Il y a beaucoup de violence dans cet opus, mais elle-est la plupart du temps larvée, pas franchement ouverte, bruyante, mais pas assourdissante.

La production un peu cotonneuse confère aux titres une aura un peu distante, et se trouve parfaitement illustrée par le morceau « The Light Has A Voice », avec ce chant vraiment sous mixé, cette basse énorme qui fait trembler le feedback mesuré de la guitare, un peu comme si les MELVINS et UNSANE se trouvaient dans un état apathique dont ils ne parviennent pas à s’extraire.

 

Pas d’énormes différences entre Kind Words et les travaux antérieurs du quatuor, juste un perfectionnisme dans l’approximation, et des plans qui s’enchaînent de manière très fluide.
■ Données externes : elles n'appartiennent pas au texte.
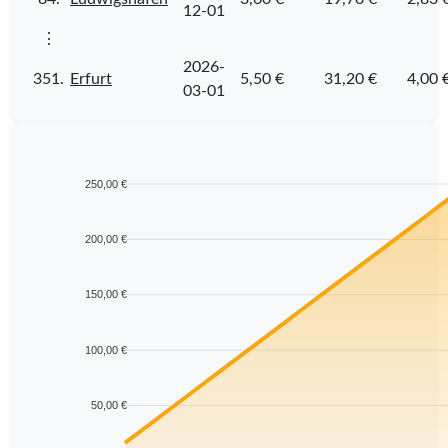
12-01
⋮
2026-
351.
Erfurt
5,50 €
31,20 €
4,00 
03-01
250,00 €
200,00 €
150,00 €
100,00 €
50,00 €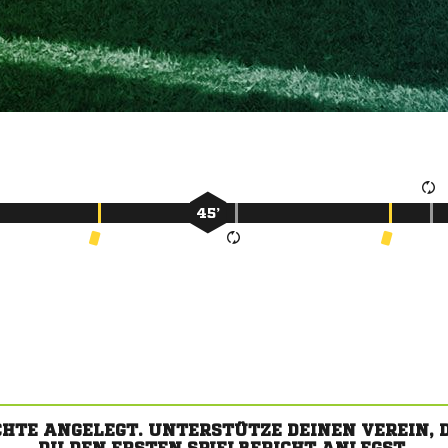
45’
CHTE ANGELEGT. UNTERSTÜTZE DEINEN VEREIN,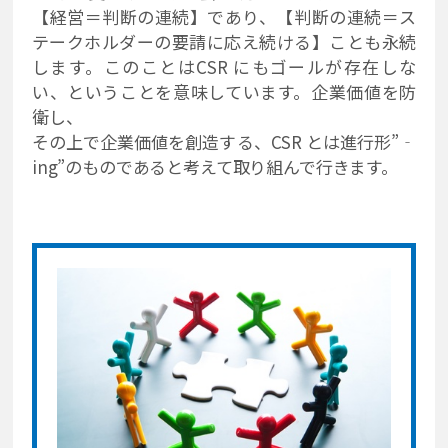
【経営＝判断の連続】であり、【判断の連続＝ス
テークホルダーの要請に応え続ける】ことも永続
します。このことはCSR にもゴールが存在しな
い、ということを意味しています。企業価値を防
衛し、
その上で企業価値を創造する、CSR とは進行形”‐
ing”のものであると考えて取り組んで行きます。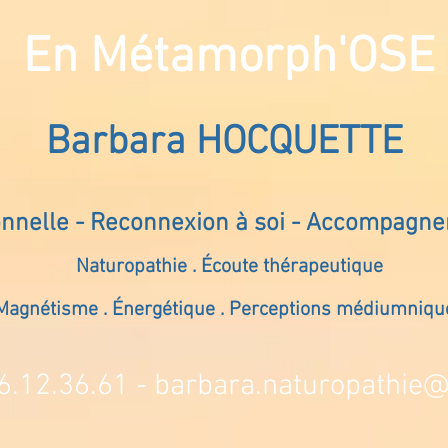
En Métamorph'OSE
Barbara HOCQUETTE
onnelle - Reconnexion à soi - Accompagn
Naturopathie . Écoute thérapeutique
Magnétisme . Énergétique . Perceptions médiumniqu
6.12.36.61 -
barbara.naturopathie@s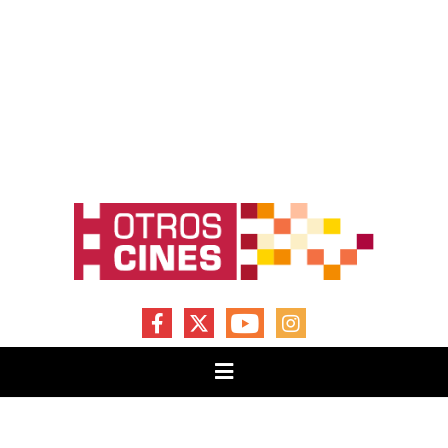
FACEBOOK
X
YOUTUBE
INSTAGRAM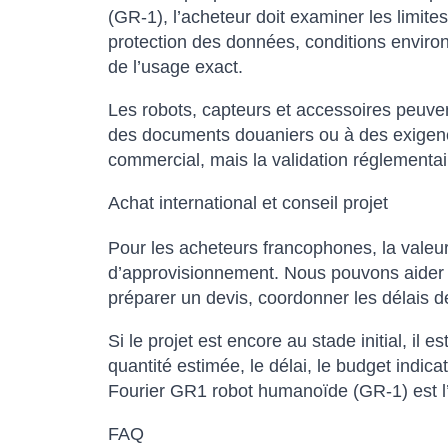
(GR-1), l’acheteur doit examiner les limite
protection des données, conditions enviro
de l’usage exact.
Les robots, capteurs et accessoires peuvent 
des documents douaniers ou à des exigences
commercial, mais la validation réglementair
Achat international et conseil projet
Pour les acheteurs francophones, la valeur
d’approvisionnement. Nous pouvons aider à 
préparer un devis, coordonner les délais d
Si le projet est encore au stade initial, il e
quantité estimée, le délai, le budget indi
Fourier GR1 robot humanoïde (GR-1) est l’o
FAQ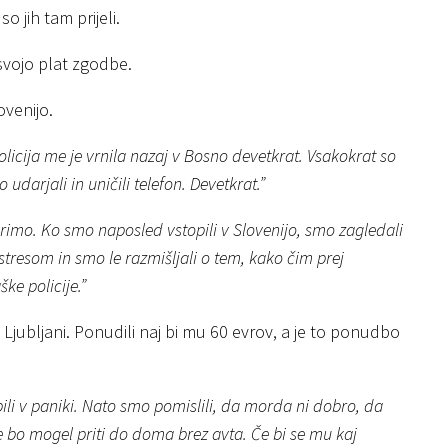
so jih tam prijeli.
 svojo plat zgodbe.
ovenijo.
olicija me je vrnila nazaj v Bosno devetkrat. Vsakokrat so
darjali in uničili telefon. Devetkrat.”
orimo. Ko smo naposled vstopili v Slovenijo, smo zagledali
stresom in smo le razmišljali o tem, kako čim prej
ke policije.”
 Ljubljani. Ponudili naj bi mu 60 evrov, a je to ponudbo
li v paniki. Nato smo pomislili, da morda ni dobro, da
 bo mogel priti do doma brez avta. Če bi se mu kaj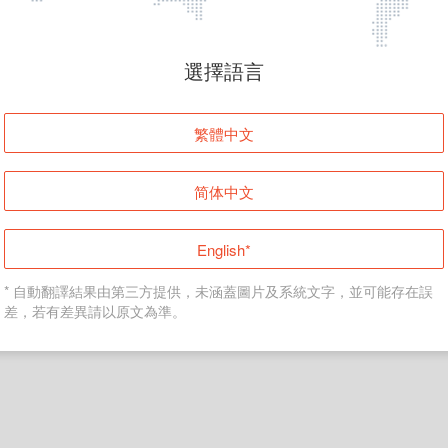
頁面無法顯示
選擇語言
發生錯誤！請登入並再試一次或回到主頁。
繁體中文
登入
简体中文
返回首頁
English*
* 自動翻譯結果由第三方提供，未涵蓋圖片及系統文字，並可能存在誤
差，若有差異請以原文為準。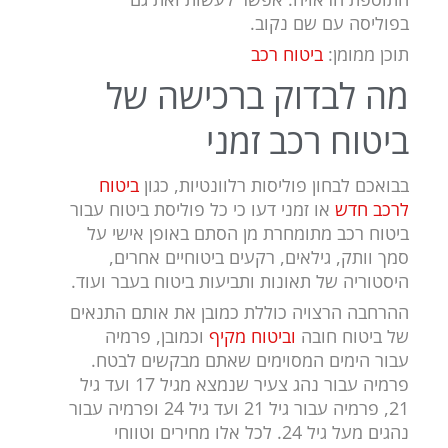
בפוליסה עם שם נקוב.
תוכן ממומן:
ביטוח רכב
מה לבדוק ברכישה של
ביטוח רכב זמני
בבואכם לבחון פוליסות רלוונטיות, כגון
ביטוח
לרכב חדש
או זמני דעו כי כל פוליסת ביטוח עבור
ביטוח רכב מתומחרת מן הסתם באופן אישי על
סמך וותק, גילאים, רקעים ביטוחיים אחרים,
היסטוריה של תאונות ותביעות ביטוח בעבר ועוד.
ההרחבה הרצויה כוללת כמובן את אותם התנאים
של ביטוח חובה
וביטוח מקיף
וכמובן, פרמיה
עבור הימים המסוימים שאתם מבקשים לבטח.
פרמיה עבור נהג צעיר שנמצא מגיל 17 ועד גיל
21, פרמיה עבור גיל 21 ועד גיל 24 ופרמיה עבור
נהגים מעל גיל 24. לכל אלו מחירים וטווחי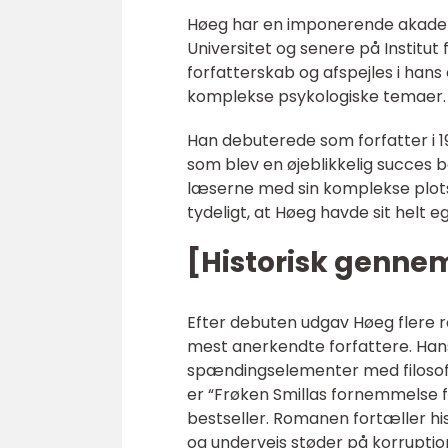
Høeg har en imponerende akademi
Universitet og senere på Institut
forfatterskab og afspejles i han
komplekse psykologiske temaer.
Han debuterede som forfatter i 
som blev en øjeblikkelig succes
læserne med sin komplekse plot
tydeligt, at Høeg havde sit helt e
[Historisk genn
Efter debuten udgav Høeg flere
mest anerkendte forfattere. Han
spændingselementer med filosofi
er “Frøken Smillas fornemmelse 
bestseller. Romanen fortæller hi
og undervejs støder på korruption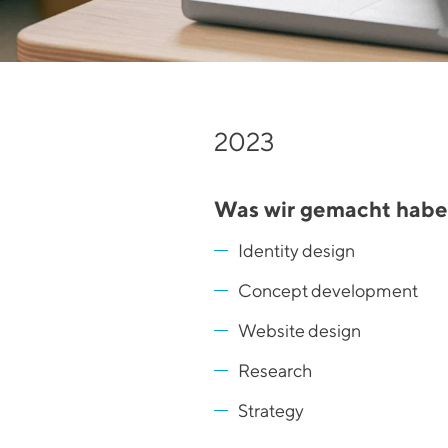
2023
Was wir gemacht hab
Identity design
Concept development
Website design
Research
Strategy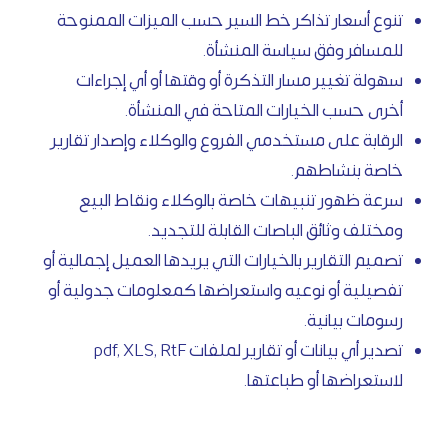
تنوع أسعار تذاكر خط السير حسب الميزات الممنوحة
للمسافر وفق سياسة المنشأة.
سهولة تغيير مسار التذكرة أو وقتها أو أي إجراءات
أخرى حسب الخيارات المتاحة في المنشأة.
الرقابة على مستخدمي الفروع والوكلاء وإصدار تقارير
خاصة بنشاطهم.
سرعة ظهور تنبيهات خاصة بالوكلاء ونقاط البيع
ومختلف وثائق الباصات القابلة للتجديد.
تصميم التقارير بالخيارات التي يريدها العميل إجمالية أو
تفصيلية أو نوعيه واستعراضها كمعلومات جدولية أو
رسومات بيانية.
تصدير أي بيانات أو تقارير لملفات pdf, XLS, RtF
لاستعراضها أو طباعتها.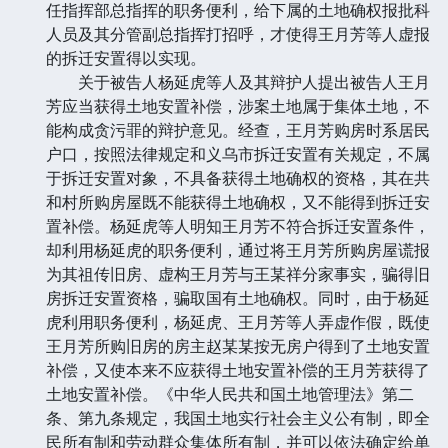
任指挥部总指挥的职务便利，给下属的土地确权报批科
人员及其分管副总指挥打招呼，才使得王月芳等人虚报
的拆迁安置得以实现。
关于被告人杨延虎等人及其辩护人提出被告人王月
芳应当获得土地安置补偿，涉案土地属于集体土地，不
能构成贪污罪的辩护意见。经查，王月芳购房时系居民
户口，按照法律规定和义乌市拆迁安置有关规定，不属
于拆迁安置对象，不具备获得土地确权的资格，其在共
和村所购房屋既不能获得土地确权，又不能得到拆迁安
置补偿。杨延虎等人明知王月芳不符合拆迁安置条件，
却利用杨延虎的职务便利，通过将王月芳所购房屋谎报
为其祖传旧房、虚构王月芳与王某祥分家事实，骗得旧
房拆迁安置资格，骗取国有土地确权。同时，由于杨延
虎利用职务便利，杨延虎、王月芳等人弄虚作假，既使
王月芳所购旧房的房主赵某某按无房户得到了土地安置
补偿，又使本来不应获得土地安置补偿的王月芳获得了
土地安置补偿。《中华人民共和国土地管理法》第二
条、第九条规定，我国土地实行社会主义公有制，即全
民所有制和劳动群众集体所有制，并可以依法确定给单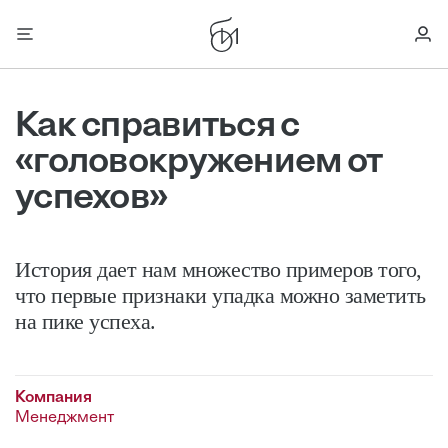
Как справиться с
«головокружением от
успехов»
История дает нам множество примеров того,
что первые признаки упадка можно заметить
на пике успеха.
Компания
Менеджмент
Bien évidemment, parfois la machine s’emballe un peu, mais toujours en restant sous contrôle, et « Helena Markos » (la Mère des soupirs dans la trilogie des Trois Mères d’Argento) de propulser une rythmique tribale striée de riffs lacérés et de cris désespérés, qui vont à l’encontre des murmures qui s’échappaient de la bouche ridée du personnage évoqué. Mais là est la dualité de ce groupe qui joue avec les frontières de style. Crier pour mieux susurrer, bousculer pour passer sans se faire remarquer, violenter sans toucher…. 

Alors, que vous parliez de Post Hardcore, de Noise, de Post Noise ou de Metal Alternatif abrasif, peu importe. La musique s’exprime par elle-même au-delà des mots, et c’est comme ça que les CORBEAUX entendent leur cri. Il est complexe, évite les poncifs de la brutalité trop ouverte, mais dérange. Sur ces sept nouveaux morceaux, trois jouent la montre et écrasent les six minutes, sans jamais se répéter ou être trop complaisants.

Ils en posent d’ailleurs deux en ouverture de l’album, dont le bondissant « Corpse Pose », qui démarre sur les chapeaux de toms, et qui oppose la furie rythmique des UNSANE et la nonchalance des LIZARD. Duo basse/batterie en prédominance, guitare qui tisse des motifs harmoniques instables et presque maladifs, et chant qui recule d’un ton pour être à peine perçu et laisser respirer l’instrumental. 

« Old Tired Horse » au contraire laisse la gravité se présenter, avant de l’accompagner de quelques réminiscences Jazzy. Quelques arpèges sobres, un contretemps discret, et un crescendo qui trouve soudain son apogée dans une rupture provoquée, qui termine dans un chaos de bruit blanc assourdissant, comme si les MILK et les COILGUNS fonçaient droit dans le mur sans chercher à éviter leur trajectoire fatale. A contrario, le final « Twig » avoue sa franchise dès ses premières secondes, et rappelle la scène Noisy New-yorkaise, en fracassant sa rythmique sur un bloc de guitares pourtant fissuré. On alterne poussées suffocantes et libérations oxygénées, et on laisse quelques notes ramener un peu d’air dans cette ambiance moite et concentrée. Fin du quatrième épisode, qu’on trouvera sans doute un peu court, mais…fidèle. 

Fidèle à une démarche, à une envie, celle de ne rien faire comme les autres. Alors oui, les corbeaux sont des oiseaux très intelligents, et fidèles. Et pas du tout des symboles de mort ou de mauvais sort comme la culture anglo-saxonne aime encore à le faire croire.

Du côté de Quimper, on aime les voir s’envoler régulièrement. Ils sont annonciateurs d’une musique fertile, et d’une inspiration riche.

Et surtout, d’un peu de bonheur bruitiste certes, mais cathartique d’une certaine manière. D’une tristesse assumée. Mais qui paradoxalement, rend heureux.